林渊一步三下,很快就追到了林羡鱼的面前。
虽然林羡鱼并不是那么的想要理会林渊,但是看到林渊那种有些慌乱的眼神,这让她感到了似曾相识的熟悉味道。
她愣在了原地,有些呆滞,难道原来的哥哥……又回来了吗?
突然之间,
林渊拉住了林羡鱼的一双小手。
他望着她,目光充满真诚,甚至还有一种天生对妹妹的温柔与关怀。
“小妹,我们之间……可能有些误解。”
林渊也不知道该要怎么解释自己这些年的过往,但他想努力解释给妹妹听,想让她能够理解自己的处境。
“误解?”
林羡鱼是有点不相信的。
如果自己真的对他有误解的话,那么他凭什么无缘无故被判了刑,进了监狱?难道他以前做的错事,都是假的?都是别人编造,诬陷他的不成?
“小妹,你听我说……”
“这些年,家里只剩下了我们兄妹二人,我这个做哥哥的,就自然的担起了家里的梁子。”
“妈妈临走之前,你也知道,她跟我说,让我好好的照顾你。”
“妈妈的这一句话,其实我一直都没有忘,我出去给你打工,你的学费,你的生活费,都是我给你挣的,但是……”
“当你上了大学后,一年的学费就要几万块,我打工的话,即便省吃俭用,也赚不了这么多的钱。”
“我告诉你我的工资一个月4000,其实也就2000差不多的样子,我没有文凭,只是一个小公司收了我。”
“但你也知道,小公司也有小公司的坏处,其实就和一个工作室差不多,老板经常拖欠工资,每个月的工资,还时常发一半……”
“我刚来公司,老员工大概有七八个吧,一个月后,老员工都走了,又来了一批新员工,而我想念着上个月还没有发的工资,就成了公司里唯一的老员工了。
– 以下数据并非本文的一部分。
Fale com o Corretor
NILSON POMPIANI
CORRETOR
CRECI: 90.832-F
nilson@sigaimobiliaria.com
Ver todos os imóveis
”
“你说,我是不是很惨啊。”
说到过往,往事不堪回首,林渊本不愿提及这些伤心事,但是既然是妹妹要听,那林渊愿意将自己以前的丑事都说给妹妹听。
“后来……还加班,可是加班还是原来那么点的工资,无奈,我只能放弃了这个月的工资,还有上个月拖欠的一千块,我离开了。”
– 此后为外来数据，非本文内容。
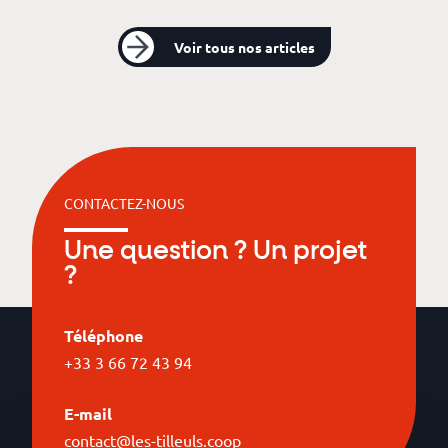
Voir tous nos articles
CONTACTEZ-NOUS
Une question ? Un projet
?
Téléphone
+33 3 66 72 43 94
E-mail
contact@les-tilleuls.coop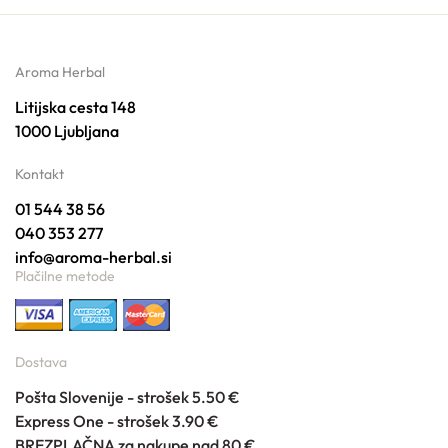
Aroma Herbal
Litijska cesta 148
1000 Ljubljana
Kontakt
01 544 38 56
040 353 277
info@aroma-herbal.si
Plačilne metode
Dostava
Pošta Slovenije - strošek 5.50 €
Express One - strošek 3.90 €
BREZPLAČNA za nakupe nad 80 €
“我开始找其他的工作,大公司不要我,小公司我也怕了,怂了,不敢找了。”
“就在这时,一个哥们联系了我。这个哥们是我们村里的,就是隔壁老王家的那个小孩,小名叫狗蛋,我想你应该还记得。”
“狗蛋联系了我,问我最近干啥呢,我说没事做,他就说让我跟着他干,有吃有喝,也不要什么条件,只要是个人就行。”
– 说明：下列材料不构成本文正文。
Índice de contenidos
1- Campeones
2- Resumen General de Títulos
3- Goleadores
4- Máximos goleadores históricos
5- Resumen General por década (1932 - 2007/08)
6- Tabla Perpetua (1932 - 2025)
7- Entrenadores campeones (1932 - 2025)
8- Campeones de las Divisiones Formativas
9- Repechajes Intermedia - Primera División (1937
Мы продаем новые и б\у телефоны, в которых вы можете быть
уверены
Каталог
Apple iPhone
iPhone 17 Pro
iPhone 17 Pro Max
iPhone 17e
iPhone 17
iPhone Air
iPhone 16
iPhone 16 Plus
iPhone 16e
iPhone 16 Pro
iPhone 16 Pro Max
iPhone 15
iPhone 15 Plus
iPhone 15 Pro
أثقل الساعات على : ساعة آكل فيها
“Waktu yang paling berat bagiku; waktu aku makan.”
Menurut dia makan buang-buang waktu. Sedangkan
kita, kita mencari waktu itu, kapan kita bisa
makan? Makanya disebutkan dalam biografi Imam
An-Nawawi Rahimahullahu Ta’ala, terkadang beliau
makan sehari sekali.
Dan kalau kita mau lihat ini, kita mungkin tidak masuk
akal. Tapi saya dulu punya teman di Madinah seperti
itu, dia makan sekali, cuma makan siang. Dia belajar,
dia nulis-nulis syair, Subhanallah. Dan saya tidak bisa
“我一听,就乐了,虽然也不知道到底是什么具体的工作,不过我也不好意思去细问,生怕问得多了狗蛋会烦,毕竟我和他也十几年没有联系了不是?说到底感情还是生,像个外人。”
“于是我就跟着他去了,去了之后,我才知道……我走上了一条不归的路。”
“我只能这样另谋出路,或许这条道路是我从来都不愿意走的,但是为了小妹你,我愿意挣更多的钱,让你花,让你成为妈妈口中的小公主。”
“当时我跟的老大,叫旺财,大家都喊他旺爷。”
“但是在他这边挣钱也的不多,挣大钱的,都是他身边的红人。”
“为了能够成为他身边的得力助手,我每天都给他身边的红人低头哈腰,端茶倒水的。”
“就这样过了一年多,我成了红人的助手,大事小事都让我来做,久而久之,我也就进入了旺财的视线。”
“我以为我好日子就要来了,可是谁想……”
“第二天,就被端了。”
“旺财进了狱,手下们该跑的跑,该逃的逃。”
“而我也跟着红人,从本地跑到了三角。”
“可能是患难见真情吧,这个叫做阿龙的红人,当着大家的面,喊我一声兄弟,和我拜把子。”
“从此,我也有了老大的地位和身份。”
“后来阿龙到了中年,身体多有不适,飞蚊症什么的,好多的病,为了养生,他就带走了一半的钱财,携家带口飞往了山亚。”
“而我,子夜没有人束缚我了,我想干什么就什么,无需过问其他人。在三角,我把我的名声打响了,我又把贸易扩展到了广海,河江,边境,生意大了,接触的人也就多了,就算是不想做,也总会有人让你做。”
“滚来滚去,钱就多了。”
“这些年,我从一个泥土里打滚摸爬的人,终于站在了乘风破浪的大船上,我,成为了一船人的掌舵手。”
“有了这些钱,我就可以给你买一些想要的东西,比如这套别墅,就在你的名下,小妹,你就是这里的主人。”
林渊指着遥远的天空,“如果你想要比别墅更大的地方,只要你吭一声,哥哥就为你承包下来。”
“可是哥,这些我都不想要,我只想要一个哥哥。”
林羡鱼的眼神之中,充满了央求,“哥,你能回到原来的样子吗?能不能别再做坏事了?我不想让你再进去。”
“我也想啊。”
林渊无奈的叹了口气,“可是这条路,我走得太久了,想回头,也看不到岸啊,太远了,太远了。”
“再远又有什么关系,迟早能够走到尽头的。”林羡鱼坚强的劝说着,眼角开始有了一些泪花,语气也有些颤抖,“就算是为了我,为了小妹我,好不好?哥。”
林渊温柔的摸了一下她的脑袋,怜爱而生,“小妹还是和以前一样听话。”
经过这一番谈话,林羡鱼也差不多明白了。
哥哥其实并不是那么的坏,他是被迫的,他是误入歧途。
哥哥如今走到了这样的地步,说到底,还是因为自己。
那自己还有什么要求,去让他改变什么呢?
面对这样的事情,实在是有些绝望,却也无能为力。
“哥,对不起,这么多年,让你因为我受苦了。”林羡鱼鼻子倒吸了一下,凉凉的。
“不苦,一点都不苦。”
林渊笑了。
那种久违的笑。
就如同十年前,哥哥对妹妹爽朗的笑,没有阴险,没有狡诈,永远天真与爱。